By: Devon Andre | Health News | Friday, November 06, 2015 - 11:30 AM

Genetic cause found in noise-induced hearing lossResearchers from Institut Pasteur, Inserm, the Collège de France and Pierre & Marie Curie University, along with scientists at the University of Auvergne, have found genetic causes and mechanisms of noise-induced hearing loss. They found that the molecule pejvakin plays a vital role in the hearing system and the absence of pejvakin is responsible for noise-induced hearing loss.

Pejvakin was discovered back in 2006 by the research team. It was found that mutations in the gene led to hearing impairment.

Then the researchers studied mice in which the gene was inactivated and found variations in hearing impairment from one mouse to another. They also uncovered that when more mice were in the cage, the higher the hearing threshold became. The researchers were able to discover that mice lacking pejvakin were largely affected by their acoustic environment.

They also found that in mice without pejvakin sensory cells became damaged even at the slightest of sound – this is comparative to a person spending one minute in a nightclub. The cells can become functional again after two weeks of silence. With prolonged exposure to loud noise the cells eventually die, thus contributing to hearing loss. Christine Petit, one of the researchers, said, “To put it simply, we discovered that a genetic disorder could be responsible for noise-induced hearing loss triggered by even very low noise levels.”

Impaired pejvakin in humans have been found to be linked with vulnerability to noise.
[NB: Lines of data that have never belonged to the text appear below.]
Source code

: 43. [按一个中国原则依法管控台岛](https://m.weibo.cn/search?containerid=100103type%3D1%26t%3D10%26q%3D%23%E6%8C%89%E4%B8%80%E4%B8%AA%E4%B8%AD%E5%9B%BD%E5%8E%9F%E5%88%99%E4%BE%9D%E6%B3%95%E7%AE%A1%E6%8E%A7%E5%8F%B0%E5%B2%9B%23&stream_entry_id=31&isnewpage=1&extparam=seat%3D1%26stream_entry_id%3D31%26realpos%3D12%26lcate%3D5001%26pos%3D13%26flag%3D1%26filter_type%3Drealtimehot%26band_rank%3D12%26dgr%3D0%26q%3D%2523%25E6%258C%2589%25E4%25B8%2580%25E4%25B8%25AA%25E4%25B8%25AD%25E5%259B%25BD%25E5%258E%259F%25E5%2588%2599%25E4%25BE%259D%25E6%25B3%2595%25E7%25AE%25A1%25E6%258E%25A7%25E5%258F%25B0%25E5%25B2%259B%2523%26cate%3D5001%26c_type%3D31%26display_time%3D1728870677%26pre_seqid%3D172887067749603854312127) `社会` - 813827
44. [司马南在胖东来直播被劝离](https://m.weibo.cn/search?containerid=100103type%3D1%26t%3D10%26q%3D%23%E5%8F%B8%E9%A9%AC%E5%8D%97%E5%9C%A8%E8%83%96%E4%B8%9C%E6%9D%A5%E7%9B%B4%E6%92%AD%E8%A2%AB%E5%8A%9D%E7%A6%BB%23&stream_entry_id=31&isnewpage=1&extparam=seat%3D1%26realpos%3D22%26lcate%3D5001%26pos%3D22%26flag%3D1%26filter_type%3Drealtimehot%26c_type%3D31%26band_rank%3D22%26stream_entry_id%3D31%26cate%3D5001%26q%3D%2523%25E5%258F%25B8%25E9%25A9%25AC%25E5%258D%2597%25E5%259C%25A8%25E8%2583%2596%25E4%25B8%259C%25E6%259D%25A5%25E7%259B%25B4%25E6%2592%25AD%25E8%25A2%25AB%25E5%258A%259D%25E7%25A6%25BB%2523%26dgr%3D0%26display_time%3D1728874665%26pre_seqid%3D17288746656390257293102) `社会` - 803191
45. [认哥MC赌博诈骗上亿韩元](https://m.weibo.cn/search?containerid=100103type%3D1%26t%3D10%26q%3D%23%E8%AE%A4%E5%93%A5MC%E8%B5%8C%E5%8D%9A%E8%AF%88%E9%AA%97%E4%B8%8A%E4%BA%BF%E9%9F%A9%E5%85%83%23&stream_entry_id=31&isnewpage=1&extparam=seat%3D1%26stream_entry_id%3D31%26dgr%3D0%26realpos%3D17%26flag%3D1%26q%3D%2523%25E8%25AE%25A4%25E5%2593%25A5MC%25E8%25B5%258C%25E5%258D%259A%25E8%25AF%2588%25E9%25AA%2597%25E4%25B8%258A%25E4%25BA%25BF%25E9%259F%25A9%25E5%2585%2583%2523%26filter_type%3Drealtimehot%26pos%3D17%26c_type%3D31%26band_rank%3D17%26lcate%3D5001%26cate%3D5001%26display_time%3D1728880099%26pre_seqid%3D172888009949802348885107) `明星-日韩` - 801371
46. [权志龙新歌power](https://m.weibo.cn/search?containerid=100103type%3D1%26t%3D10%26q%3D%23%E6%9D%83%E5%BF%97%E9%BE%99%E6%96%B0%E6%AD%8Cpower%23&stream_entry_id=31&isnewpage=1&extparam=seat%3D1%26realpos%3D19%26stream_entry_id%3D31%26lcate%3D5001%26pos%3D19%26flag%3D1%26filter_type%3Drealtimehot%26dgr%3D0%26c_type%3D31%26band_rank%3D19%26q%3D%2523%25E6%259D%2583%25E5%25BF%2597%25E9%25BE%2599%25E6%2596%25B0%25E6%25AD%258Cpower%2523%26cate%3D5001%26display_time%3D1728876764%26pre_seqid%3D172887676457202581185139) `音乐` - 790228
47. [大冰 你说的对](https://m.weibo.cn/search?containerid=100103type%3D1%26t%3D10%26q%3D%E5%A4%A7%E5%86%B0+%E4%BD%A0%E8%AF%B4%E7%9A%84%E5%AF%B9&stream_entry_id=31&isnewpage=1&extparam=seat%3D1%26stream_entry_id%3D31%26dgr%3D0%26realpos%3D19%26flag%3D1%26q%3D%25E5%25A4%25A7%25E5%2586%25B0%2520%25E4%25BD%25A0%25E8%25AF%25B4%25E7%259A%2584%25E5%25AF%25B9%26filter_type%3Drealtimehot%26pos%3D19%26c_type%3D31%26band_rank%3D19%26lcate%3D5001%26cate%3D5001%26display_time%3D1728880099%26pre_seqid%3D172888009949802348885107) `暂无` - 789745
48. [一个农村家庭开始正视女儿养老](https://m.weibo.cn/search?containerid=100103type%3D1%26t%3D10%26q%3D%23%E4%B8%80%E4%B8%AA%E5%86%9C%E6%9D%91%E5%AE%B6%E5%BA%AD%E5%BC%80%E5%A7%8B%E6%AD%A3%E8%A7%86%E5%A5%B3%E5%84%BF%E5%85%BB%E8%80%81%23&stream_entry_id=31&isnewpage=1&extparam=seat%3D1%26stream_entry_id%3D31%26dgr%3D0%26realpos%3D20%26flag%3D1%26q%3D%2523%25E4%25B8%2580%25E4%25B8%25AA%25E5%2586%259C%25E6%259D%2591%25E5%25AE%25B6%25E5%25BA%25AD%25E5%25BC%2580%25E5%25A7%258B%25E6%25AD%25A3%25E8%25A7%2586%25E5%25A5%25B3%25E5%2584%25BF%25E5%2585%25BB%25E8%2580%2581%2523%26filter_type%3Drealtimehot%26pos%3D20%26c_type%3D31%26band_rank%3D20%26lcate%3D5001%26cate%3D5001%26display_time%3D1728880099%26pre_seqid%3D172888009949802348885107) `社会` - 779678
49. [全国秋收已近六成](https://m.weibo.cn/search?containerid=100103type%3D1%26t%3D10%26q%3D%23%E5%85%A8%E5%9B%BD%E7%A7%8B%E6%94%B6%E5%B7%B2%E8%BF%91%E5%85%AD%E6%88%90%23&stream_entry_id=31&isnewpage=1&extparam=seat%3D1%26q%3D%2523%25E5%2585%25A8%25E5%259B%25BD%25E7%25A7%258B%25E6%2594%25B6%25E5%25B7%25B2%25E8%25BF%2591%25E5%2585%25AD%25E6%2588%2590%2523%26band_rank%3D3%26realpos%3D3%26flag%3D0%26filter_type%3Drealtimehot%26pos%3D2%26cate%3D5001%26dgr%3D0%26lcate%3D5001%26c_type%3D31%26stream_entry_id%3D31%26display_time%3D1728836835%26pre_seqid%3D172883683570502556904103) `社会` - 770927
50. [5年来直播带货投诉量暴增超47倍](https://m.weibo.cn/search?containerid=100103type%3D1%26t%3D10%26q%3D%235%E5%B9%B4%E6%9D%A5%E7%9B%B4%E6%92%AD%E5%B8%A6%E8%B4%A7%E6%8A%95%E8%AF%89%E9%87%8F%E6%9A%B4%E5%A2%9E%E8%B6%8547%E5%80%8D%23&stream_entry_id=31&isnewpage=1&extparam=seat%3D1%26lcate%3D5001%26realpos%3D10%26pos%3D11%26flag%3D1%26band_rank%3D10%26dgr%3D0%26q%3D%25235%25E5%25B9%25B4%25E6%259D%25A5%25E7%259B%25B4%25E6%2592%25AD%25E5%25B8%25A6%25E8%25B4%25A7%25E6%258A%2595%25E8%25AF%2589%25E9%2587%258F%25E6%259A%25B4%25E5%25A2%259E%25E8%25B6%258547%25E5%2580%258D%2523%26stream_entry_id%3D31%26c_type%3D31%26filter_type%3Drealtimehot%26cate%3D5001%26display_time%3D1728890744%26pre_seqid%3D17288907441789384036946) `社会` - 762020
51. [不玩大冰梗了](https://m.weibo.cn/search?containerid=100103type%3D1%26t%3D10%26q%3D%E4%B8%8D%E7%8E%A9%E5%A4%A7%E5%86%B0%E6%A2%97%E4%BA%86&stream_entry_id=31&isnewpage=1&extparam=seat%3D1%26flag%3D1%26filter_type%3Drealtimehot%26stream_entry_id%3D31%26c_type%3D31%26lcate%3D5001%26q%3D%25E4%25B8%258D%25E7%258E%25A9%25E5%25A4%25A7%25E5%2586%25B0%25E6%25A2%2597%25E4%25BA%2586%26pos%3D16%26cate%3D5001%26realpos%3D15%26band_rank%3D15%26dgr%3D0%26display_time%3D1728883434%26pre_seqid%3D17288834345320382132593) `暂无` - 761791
When a hearing test is performed on a person with hearing impairment at first their hearing is normal then worsens as the sounds continue.

Noise-induced hearing loss is on the rise and the World Health Organization estimates that noise-induced hearing loss will affect one billion people by 2030. Professor Paul Avan and Petit concluded, “Five million people in France end up suffering from hearing loss, which has a negative impact on their social life. Hearing aids are one solution, but they work by exposing the wearer to amplified sounds. However, we don’t yet know what percentage of the population is either lacking in pejvakin or has a less effective form of the protein. Our findings indicate that in these people, hearing aids are most probably not only ineffective but also harmful.”

Further research will be aimed at restoring pejvakin in order to reverse noise-induced hearing loss.